I had been all over the US at this point and was beginning to think about the future. The Tortoise had been a great vehicle for travel, but I was becoming impatient for what was next. One avenue that I had discussed with many travelers was going around the world. I had marketable skills that I could use to work my way along. I had an understanding of how to move through different cultures and integrate myself. I had a book full of addresses in Europe, Australia, New Zealand, and Asia. I clearly saw a path laid out where I could travel from continent to continent, meeting new people and finding work along the way.

I had everything I needed to make it a reality, but the one thing I did not have was the desire to go. I had been on the road for more than 2 years since leaving Portsmouth and I was tired. I was tired of not having a home and tired of constantly being on the move.
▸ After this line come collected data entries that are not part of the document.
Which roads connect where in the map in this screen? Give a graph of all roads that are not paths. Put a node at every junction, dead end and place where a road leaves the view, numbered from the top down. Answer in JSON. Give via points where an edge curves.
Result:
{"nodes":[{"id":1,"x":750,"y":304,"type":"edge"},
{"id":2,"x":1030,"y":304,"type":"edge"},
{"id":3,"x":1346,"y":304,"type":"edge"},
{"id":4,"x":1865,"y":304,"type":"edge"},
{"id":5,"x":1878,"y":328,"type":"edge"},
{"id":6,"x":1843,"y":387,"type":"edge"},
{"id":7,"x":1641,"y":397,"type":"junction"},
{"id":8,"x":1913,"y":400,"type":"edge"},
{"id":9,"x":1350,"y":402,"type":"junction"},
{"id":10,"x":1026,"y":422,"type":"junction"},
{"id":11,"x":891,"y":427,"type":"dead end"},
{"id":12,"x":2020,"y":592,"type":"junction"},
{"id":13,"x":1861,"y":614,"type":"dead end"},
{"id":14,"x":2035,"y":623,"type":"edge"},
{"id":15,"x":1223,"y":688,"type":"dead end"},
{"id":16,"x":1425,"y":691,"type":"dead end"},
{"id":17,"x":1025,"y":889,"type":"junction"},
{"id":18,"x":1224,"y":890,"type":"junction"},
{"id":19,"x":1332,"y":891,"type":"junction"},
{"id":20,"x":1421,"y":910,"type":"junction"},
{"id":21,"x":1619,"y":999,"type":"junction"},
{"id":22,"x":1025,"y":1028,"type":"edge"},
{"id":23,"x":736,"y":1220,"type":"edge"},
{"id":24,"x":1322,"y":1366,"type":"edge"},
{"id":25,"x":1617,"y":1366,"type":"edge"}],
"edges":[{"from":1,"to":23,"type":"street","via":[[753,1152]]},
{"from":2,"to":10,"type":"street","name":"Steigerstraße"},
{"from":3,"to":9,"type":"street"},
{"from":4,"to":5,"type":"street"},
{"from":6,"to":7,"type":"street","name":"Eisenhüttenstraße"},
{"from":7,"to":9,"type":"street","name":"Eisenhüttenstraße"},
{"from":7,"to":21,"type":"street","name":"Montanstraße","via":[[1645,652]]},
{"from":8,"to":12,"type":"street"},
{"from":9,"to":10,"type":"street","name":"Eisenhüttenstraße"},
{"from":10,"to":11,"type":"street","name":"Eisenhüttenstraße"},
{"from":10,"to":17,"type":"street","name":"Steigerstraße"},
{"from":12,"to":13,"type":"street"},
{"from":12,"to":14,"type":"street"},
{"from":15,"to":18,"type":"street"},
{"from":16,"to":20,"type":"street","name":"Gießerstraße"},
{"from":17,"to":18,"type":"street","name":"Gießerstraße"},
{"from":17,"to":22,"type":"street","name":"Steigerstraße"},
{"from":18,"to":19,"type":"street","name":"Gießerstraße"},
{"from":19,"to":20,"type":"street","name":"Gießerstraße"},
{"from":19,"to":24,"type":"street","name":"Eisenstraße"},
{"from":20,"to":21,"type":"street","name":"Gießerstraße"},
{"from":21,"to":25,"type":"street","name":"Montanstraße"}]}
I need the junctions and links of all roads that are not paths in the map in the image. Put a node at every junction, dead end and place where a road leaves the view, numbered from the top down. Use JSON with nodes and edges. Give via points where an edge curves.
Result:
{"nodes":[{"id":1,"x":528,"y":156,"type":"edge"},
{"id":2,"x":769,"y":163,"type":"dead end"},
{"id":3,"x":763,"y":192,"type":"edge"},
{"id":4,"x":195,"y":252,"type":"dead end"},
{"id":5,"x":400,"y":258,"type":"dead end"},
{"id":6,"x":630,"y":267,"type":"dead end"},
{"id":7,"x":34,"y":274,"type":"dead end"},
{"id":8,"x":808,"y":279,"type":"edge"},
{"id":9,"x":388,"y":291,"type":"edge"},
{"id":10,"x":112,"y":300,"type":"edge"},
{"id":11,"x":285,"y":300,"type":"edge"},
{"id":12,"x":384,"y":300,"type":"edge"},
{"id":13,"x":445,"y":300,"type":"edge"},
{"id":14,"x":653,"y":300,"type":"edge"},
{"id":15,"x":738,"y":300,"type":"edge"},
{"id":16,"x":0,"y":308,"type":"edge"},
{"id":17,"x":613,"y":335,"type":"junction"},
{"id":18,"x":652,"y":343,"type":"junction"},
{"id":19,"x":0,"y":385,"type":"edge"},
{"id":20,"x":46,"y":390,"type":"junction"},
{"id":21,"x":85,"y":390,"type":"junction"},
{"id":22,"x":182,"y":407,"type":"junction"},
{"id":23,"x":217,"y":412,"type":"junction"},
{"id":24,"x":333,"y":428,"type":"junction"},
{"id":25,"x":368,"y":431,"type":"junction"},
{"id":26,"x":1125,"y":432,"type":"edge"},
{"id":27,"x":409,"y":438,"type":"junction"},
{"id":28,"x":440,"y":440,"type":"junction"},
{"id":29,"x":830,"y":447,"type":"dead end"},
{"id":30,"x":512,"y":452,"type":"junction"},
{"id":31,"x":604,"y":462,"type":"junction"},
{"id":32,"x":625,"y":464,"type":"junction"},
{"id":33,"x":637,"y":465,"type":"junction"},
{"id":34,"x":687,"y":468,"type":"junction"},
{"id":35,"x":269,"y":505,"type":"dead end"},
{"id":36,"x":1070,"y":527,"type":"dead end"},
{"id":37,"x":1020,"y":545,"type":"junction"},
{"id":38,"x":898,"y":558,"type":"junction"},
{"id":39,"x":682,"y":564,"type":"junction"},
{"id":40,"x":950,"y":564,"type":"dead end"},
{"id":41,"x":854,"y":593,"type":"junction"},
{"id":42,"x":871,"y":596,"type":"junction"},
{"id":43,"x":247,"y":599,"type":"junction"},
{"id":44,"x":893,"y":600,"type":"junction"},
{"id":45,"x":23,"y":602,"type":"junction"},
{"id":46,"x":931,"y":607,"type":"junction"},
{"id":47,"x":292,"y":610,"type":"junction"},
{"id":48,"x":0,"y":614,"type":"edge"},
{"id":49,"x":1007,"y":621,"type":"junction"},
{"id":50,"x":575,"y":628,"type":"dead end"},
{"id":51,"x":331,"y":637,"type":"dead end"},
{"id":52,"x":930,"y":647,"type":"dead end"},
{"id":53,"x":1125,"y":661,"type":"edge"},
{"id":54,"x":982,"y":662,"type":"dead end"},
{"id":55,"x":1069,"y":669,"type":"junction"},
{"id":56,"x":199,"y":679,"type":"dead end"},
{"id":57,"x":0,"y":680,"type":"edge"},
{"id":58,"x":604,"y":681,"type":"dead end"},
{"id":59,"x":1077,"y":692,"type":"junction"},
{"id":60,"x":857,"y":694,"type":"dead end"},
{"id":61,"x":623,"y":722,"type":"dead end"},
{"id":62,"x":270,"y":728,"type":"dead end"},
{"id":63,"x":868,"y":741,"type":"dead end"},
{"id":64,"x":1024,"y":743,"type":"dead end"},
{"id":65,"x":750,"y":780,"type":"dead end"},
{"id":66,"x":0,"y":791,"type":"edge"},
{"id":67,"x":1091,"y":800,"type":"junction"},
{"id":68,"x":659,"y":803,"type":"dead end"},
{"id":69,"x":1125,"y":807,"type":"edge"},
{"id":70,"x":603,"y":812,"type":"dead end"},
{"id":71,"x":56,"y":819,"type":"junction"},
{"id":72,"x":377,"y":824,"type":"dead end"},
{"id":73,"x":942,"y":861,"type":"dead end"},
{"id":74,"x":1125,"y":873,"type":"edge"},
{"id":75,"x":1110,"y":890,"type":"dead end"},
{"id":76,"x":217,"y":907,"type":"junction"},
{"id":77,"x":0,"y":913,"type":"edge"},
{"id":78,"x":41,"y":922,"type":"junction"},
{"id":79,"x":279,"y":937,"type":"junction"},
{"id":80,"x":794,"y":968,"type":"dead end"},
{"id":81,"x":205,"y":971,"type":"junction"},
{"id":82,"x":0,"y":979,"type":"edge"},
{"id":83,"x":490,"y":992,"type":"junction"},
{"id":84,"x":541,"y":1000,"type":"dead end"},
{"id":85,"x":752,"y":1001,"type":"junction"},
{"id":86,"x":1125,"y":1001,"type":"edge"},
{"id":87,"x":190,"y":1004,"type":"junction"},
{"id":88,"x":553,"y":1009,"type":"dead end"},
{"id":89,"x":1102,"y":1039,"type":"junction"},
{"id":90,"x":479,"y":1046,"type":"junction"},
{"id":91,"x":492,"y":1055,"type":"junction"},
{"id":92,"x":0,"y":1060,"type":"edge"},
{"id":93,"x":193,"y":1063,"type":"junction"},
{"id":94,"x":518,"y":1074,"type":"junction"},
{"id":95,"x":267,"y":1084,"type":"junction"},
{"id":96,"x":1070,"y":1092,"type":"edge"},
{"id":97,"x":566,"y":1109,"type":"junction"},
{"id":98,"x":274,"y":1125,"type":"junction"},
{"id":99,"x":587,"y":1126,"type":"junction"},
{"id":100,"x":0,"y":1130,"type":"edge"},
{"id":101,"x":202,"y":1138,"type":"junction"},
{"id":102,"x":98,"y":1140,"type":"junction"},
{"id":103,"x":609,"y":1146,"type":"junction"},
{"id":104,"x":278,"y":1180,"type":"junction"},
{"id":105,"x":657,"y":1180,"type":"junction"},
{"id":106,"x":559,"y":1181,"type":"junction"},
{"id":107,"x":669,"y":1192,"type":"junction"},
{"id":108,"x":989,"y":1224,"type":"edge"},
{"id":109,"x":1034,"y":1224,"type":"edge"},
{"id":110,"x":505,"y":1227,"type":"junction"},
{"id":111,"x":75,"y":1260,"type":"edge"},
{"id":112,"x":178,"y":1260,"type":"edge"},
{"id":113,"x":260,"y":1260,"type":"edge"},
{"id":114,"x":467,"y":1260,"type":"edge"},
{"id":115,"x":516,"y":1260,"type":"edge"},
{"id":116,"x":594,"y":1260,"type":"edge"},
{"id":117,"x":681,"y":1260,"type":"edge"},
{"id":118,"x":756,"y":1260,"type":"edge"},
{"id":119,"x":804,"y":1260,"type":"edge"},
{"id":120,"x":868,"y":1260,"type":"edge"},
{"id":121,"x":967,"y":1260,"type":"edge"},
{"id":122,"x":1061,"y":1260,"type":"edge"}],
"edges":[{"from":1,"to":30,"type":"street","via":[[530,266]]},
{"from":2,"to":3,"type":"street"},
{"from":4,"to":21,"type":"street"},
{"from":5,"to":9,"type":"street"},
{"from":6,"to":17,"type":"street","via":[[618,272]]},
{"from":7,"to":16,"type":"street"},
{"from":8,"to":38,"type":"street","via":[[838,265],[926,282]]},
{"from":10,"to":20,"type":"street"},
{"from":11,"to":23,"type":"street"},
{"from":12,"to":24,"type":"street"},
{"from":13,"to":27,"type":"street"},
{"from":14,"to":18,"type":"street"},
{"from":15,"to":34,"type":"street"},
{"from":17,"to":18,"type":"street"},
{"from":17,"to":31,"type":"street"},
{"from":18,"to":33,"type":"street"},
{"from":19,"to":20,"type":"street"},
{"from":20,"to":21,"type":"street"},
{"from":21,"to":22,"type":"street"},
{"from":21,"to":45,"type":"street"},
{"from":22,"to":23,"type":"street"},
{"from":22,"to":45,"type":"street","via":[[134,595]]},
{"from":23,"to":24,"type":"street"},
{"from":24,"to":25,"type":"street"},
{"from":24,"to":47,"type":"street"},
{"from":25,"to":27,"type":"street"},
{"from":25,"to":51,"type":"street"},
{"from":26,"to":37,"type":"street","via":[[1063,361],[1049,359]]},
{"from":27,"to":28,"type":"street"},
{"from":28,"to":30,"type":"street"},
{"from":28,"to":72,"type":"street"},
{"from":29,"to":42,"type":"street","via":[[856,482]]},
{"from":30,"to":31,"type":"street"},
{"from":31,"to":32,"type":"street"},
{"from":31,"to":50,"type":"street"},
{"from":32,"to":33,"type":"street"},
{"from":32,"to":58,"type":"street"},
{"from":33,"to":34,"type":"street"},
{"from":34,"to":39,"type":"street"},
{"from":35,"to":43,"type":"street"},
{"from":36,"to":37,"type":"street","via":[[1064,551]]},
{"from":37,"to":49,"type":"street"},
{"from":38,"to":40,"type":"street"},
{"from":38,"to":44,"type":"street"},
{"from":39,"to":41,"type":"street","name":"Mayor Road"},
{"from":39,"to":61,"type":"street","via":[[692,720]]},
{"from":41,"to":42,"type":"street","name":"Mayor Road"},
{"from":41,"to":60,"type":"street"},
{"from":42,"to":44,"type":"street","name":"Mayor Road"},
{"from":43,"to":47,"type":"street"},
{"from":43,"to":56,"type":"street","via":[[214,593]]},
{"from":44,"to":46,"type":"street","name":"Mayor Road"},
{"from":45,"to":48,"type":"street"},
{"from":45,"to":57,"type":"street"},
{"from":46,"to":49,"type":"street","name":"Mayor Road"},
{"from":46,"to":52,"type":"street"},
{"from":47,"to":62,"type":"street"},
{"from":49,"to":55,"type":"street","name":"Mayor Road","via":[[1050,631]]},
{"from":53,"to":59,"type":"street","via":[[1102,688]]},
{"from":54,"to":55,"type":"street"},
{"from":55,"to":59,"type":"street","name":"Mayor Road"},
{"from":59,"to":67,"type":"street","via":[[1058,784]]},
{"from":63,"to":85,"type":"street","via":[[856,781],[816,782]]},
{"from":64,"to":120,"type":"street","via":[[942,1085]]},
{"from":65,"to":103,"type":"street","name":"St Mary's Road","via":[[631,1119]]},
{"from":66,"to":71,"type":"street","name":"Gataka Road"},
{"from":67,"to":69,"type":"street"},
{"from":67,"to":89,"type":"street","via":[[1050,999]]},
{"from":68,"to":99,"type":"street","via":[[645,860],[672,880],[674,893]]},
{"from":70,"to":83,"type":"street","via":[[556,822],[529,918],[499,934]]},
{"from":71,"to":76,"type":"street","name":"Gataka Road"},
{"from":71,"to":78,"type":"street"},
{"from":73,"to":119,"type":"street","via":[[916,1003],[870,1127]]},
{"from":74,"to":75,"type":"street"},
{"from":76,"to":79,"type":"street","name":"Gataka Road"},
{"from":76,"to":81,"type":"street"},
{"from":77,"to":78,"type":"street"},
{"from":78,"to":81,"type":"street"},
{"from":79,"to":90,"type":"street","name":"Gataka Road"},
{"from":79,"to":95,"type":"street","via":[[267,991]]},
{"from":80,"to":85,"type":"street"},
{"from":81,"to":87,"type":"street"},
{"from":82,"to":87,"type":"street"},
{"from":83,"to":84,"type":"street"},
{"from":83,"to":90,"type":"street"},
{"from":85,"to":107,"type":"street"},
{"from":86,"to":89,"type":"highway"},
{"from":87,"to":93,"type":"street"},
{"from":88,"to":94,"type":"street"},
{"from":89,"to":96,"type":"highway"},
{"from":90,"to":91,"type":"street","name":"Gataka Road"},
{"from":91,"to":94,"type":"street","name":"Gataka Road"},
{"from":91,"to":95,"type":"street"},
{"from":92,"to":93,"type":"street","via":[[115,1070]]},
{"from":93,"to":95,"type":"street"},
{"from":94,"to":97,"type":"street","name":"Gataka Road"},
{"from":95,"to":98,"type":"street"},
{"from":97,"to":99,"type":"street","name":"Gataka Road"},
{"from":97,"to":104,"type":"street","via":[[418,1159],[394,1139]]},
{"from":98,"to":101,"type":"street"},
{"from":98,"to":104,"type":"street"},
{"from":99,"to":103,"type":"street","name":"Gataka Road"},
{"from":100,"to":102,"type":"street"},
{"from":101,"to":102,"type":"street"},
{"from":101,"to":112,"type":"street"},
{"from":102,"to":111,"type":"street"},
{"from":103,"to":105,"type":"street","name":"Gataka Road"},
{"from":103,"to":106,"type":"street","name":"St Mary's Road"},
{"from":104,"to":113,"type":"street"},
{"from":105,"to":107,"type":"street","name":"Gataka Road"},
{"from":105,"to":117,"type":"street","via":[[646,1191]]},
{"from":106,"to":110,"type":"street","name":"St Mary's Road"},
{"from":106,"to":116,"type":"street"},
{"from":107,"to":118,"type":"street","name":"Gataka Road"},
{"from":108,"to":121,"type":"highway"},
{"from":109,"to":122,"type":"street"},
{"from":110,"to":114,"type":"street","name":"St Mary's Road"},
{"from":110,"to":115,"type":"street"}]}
Looking for the End of the Road

I had got what I'd wanted. I had wanted to travel, but I didn't want to spend my whole life on the road. I had someone that I wanted to settle down with and I had a place that I could do that. I was growing to resent the life of travel that I had craved for so long and look longingly at a life where people and things stayed in one place. Looking back it seems odd to say that I burned out on travel after not quite 3 years of it, but as someone who likes a sense of place and being part of a community this was a long time for me to live so disconnected a life. Where it took something of a leap to step outside the mainstream and onto The Road now it would take a leap to step off The Road and back into society.

I decided that I wanted to leave The Road and climb a different mountain. I wanted to build a life with someone in a single place. In the late fall of 1989, feeling partly relieved and partly sorry, I decided to give up my role in 'The Only Trip of It's Kind'. I had no idea exactly how I was going to make that happen, but I knew that I no longer wanted to wander.

My life On The Road was coming to an end.